→ **Exercise goal**: Lines with the string "Wenders" are to be identified in the listing and copied.

→ **Provided records**:
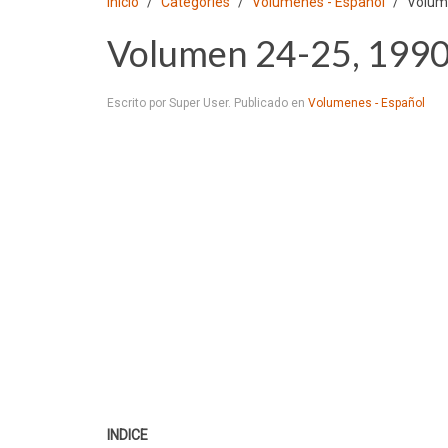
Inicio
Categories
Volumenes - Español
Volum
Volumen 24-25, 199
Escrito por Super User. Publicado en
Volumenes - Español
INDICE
---
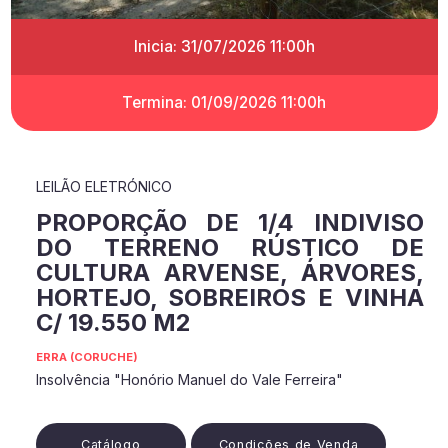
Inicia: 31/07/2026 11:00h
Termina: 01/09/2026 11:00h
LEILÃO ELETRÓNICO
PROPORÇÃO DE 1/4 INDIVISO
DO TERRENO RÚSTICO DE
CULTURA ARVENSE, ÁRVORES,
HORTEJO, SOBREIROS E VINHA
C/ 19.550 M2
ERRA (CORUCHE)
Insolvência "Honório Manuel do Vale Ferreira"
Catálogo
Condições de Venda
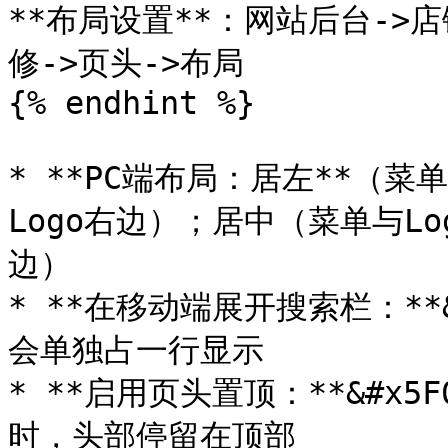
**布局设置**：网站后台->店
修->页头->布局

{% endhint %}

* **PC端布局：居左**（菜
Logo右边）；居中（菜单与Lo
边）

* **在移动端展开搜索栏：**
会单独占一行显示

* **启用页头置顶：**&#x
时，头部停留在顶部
==
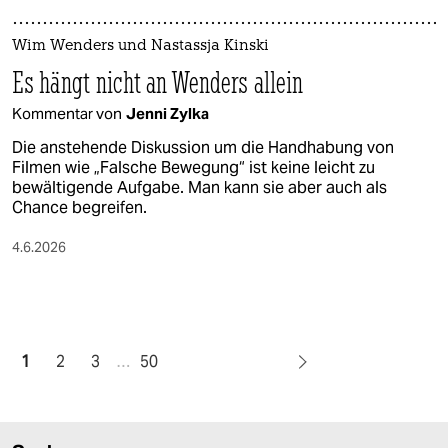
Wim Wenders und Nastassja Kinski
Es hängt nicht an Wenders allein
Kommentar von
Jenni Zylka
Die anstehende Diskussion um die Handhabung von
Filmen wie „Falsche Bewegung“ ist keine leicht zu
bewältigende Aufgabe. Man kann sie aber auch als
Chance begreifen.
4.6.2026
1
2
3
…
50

→ **Solution for this exercise**:
Wim Wenders und Nastassja Kinski
Es hängt nicht an Wenders allein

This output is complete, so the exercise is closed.